▶ _Material supplied_
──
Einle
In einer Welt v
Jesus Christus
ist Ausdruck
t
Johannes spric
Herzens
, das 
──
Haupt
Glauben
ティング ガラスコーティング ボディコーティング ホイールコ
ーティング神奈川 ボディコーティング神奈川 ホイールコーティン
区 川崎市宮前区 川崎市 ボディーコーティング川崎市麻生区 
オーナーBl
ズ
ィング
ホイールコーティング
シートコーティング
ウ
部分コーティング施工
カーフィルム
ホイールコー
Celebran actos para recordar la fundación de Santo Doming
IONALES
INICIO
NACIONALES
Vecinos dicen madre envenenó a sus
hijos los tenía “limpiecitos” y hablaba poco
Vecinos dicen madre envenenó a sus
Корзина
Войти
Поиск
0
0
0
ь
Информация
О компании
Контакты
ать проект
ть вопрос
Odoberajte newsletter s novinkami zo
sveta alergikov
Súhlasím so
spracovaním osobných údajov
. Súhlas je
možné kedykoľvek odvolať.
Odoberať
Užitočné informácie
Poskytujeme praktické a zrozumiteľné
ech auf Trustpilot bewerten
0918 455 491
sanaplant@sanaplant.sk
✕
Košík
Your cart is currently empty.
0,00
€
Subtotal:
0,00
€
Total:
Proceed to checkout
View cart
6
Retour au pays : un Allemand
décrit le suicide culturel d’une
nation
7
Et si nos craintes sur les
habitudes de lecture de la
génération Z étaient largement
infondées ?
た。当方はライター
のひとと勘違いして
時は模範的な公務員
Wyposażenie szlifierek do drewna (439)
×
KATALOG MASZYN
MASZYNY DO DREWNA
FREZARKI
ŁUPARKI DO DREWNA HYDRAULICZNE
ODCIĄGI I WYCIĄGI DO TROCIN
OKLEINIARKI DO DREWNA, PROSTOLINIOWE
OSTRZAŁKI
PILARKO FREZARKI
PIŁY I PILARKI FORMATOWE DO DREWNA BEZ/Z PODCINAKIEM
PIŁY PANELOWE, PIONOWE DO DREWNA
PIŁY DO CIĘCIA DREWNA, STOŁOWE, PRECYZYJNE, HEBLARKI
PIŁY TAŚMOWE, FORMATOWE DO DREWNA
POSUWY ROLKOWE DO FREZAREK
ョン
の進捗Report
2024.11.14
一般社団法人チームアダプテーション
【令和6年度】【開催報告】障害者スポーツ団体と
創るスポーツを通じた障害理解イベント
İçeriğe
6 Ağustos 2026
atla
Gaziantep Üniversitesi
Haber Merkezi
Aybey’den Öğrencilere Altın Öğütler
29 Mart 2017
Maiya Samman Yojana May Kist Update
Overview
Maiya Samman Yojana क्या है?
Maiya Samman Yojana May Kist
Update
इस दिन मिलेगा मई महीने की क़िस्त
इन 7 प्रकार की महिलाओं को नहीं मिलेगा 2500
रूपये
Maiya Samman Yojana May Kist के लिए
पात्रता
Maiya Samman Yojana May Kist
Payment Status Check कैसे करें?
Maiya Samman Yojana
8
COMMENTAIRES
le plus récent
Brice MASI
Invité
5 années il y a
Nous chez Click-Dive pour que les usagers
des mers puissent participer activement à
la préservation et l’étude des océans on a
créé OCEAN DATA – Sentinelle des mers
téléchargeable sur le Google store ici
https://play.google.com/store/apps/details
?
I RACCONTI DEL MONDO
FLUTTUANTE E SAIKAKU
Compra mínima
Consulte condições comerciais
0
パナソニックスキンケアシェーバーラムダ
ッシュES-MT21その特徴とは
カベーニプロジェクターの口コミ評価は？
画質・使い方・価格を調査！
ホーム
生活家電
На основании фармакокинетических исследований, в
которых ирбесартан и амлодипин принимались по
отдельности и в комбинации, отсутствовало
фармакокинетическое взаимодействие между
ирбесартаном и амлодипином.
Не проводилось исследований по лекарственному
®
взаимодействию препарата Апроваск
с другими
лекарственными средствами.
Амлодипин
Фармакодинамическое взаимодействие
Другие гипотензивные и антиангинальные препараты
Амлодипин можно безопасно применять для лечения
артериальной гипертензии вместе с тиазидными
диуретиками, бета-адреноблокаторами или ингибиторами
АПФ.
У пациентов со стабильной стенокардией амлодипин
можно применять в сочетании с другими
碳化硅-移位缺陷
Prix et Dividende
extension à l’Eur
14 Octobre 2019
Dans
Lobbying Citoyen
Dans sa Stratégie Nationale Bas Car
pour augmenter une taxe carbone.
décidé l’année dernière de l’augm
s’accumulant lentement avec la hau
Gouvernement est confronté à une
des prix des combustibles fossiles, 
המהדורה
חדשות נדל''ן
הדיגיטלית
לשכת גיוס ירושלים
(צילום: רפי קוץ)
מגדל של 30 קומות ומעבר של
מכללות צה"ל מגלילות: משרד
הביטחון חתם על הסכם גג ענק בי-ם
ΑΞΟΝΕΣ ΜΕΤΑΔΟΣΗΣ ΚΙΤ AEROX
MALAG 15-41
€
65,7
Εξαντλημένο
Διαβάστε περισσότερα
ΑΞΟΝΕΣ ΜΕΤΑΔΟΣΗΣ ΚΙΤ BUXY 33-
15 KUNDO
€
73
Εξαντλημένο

▶ _What you will do_
All of the data above needs to be set down again exactly. Include every line.

▶ _Exercise solution_
──
Einle
In einer Welt v
Jesus Christus
ist Ausdruck
t
Johannes spric
Herzens
, das 
──
Haupt
Glauben
ティング ガラスコーティング ボディコーティング ホイールコ
ーティング神奈川 ボディコーティング神奈川 ホイールコーティン
区 川崎市宮前区 川崎市 ボディーコーティング川崎市麻生区 
オーナーBl
ズ
ィング
ホイールコーティング
シートコーティング
ウ
部分コーティング施工
カーフィルム
ホイールコー
Celebran actos para recordar la fundación de Santo Doming
IONALES
INICIO
NACIONALES
Vecinos dicen madre envenenó a sus
hijos los tenía “limpiecitos” y hablaba poco
Vecinos dicen madre envenenó a sus
Корзина
Войти
Поиск
0
0
0
ь
Информация
О компании
Контакты
ать проект
ть вопрос
Odoberajte newsletter s novinkami zo
sveta alergikov
Súhlasím so
spracovaním osobných údajov
. Súhlas je
možné kedykoľvek odvolať.
Odoberať
Užitočné informácie
Poskytujeme praktické a zrozumiteľné
ech auf Trustpilot bewerten
0918 455 491
sanaplant@sanaplant.sk
✕
Košík
Your cart is currently empty.
0,00
€
Subtotal:
0,00
€
Total:
Proceed to checkout
View cart
6
Retour au pays : un Allemand
décrit le suicide culturel d’une
nation
7
Et si nos craintes sur les
habitudes de lecture de la
génération Z étaient largement
infondées ?
た。当方はライター
のひとと勘違いして
時は模範的な公務員
Wyposażenie szlifierek do drewna (439)
×
KATALOG MASZYN
MASZYNY DO DREWNA
FREZARKI
ŁUPARKI DO DREWNA HYDRAULICZNE
ODCIĄGI I WYCIĄGI DO TROCIN
OKLEINIARKI DO DREWNA, PROSTOLINIOWE
OSTRZAŁKI
PILARKO FREZARKI
PIŁY I PILARKI FORMATOWE DO DREWNA BEZ/Z PODCINAKIEM
PIŁY PANELOWE, PIONOWE DO DREWNA
PIŁY DO CIĘCIA DREWNA, STOŁOWE, PRECYZYJNE, HEBLARKI
PIŁY TAŚMOWE, FORMATOWE DO DREWNA
POSUWY ROLKOWE DO FREZAREK
ョン
の進捗Report
2024.11.14
一般社団法人チームアダプテーション
【令和6年度】【開催報告】障害者スポーツ団体と
創るスポーツを通じた障害理解イベント
İçeriğe
6 Ağustos 2026
atla
Gaziantep Üniversitesi
Haber Merkezi
Aybey’den Öğrencilere Altın Öğütler
29 Mart 2017
Maiya Samman Yojana May Kist Update
Overview
Maiya Samman Yojana क्या है?
Maiya Samman Yojana May Kist
Update
इस दिन मिलेगा मई महीने की क़िस्त
इन 7 प्रकार की महिलाओं को नहीं मिलेगा 2500
रूपये
Maiya Samman Yojana May Kist के लिए
पात्रता
Maiya Samman Yojana May Kist
Payment Status Check कैसे करें?
Maiya Samman Yojana
8
COMMENTAIRES
le plus récent
Brice MASI
Invité
5 années il y a
Nous chez Click-Dive pour que les usagers
des mers puissent participer activement à
la préservation et l’étude des océans on a
créé OCEAN DATA – Sentinelle des mers
téléchargeable sur le Google store ici
https://play.google.com/store/apps/details
?
I RACCONTI DEL MONDO
FLUTTUANTE E SAIKAKU
Compra mínima
Consulte condições comerciais
0
パナソニックスキンケアシェーバーラムダ
ッシュES-MT21その特徴とは
カベーニプロジェクターの口コミ評価は？
画質・使い方・価格を調査！
ホーム
生活家電
На основании фармакокинетических исследований, в
которых ирбесартан и амлодипин принимались по
отдельности и в комбинации, отсутствовало
фармакокинетическое взаимодействие между
ирбесартаном и амлодипином.
Не проводилось исследований по лекарственному
®
взаимодействию препарата Апроваск
с другими
лекарственными средствами.
Амлодипин
Фармакодинамическое взаимодействие
Другие гипотензивные и антиангинальные препараты
Амлодипин можно безопасно применять для лечения
артериальной гипертензии вместе с тиазидными
диуретиками, бета-адреноблокаторами или ингибиторами
АПФ.
У пациентов со стабильной стенокардией амлодипин
можно применять в сочетании с другими
碳化硅-移位缺陷
Prix et Dividende
extension à l’Eur
14 Octobre 2019
Dans
Lobbying Citoyen
Dans sa Stratégie Nationale Bas Car
pour augmenter une taxe carbone.
décidé l’année dernière de l’augm
s’accumulant lentement avec la hau
Gouvernement est confronté à une
des prix des combustibles fossiles, 
המהדורה
חדשות נדל''ן
הדיגיטלית
לשכת גיוס ירושלים
(צילום: רפי קוץ)
מגדל של 30 קומות ומעבר של
מכללות צה"ל מגלילות: משרד
הביטחון חתם על הסכם גג ענק בי-ם
ΑΞΟΝΕΣ ΜΕΤΑΔΟΣΗΣ ΚΙΤ AEROX
MALAG 15-41
€
65,7
Εξαντλημένο
Διαβάστε περισσότερα
ΑΞΟΝΕΣ ΜΕΤΑΔΟΣΗΣ ΚΙΤ BUXY 33-
15 KUNDO
€
73
Εξαντλημένο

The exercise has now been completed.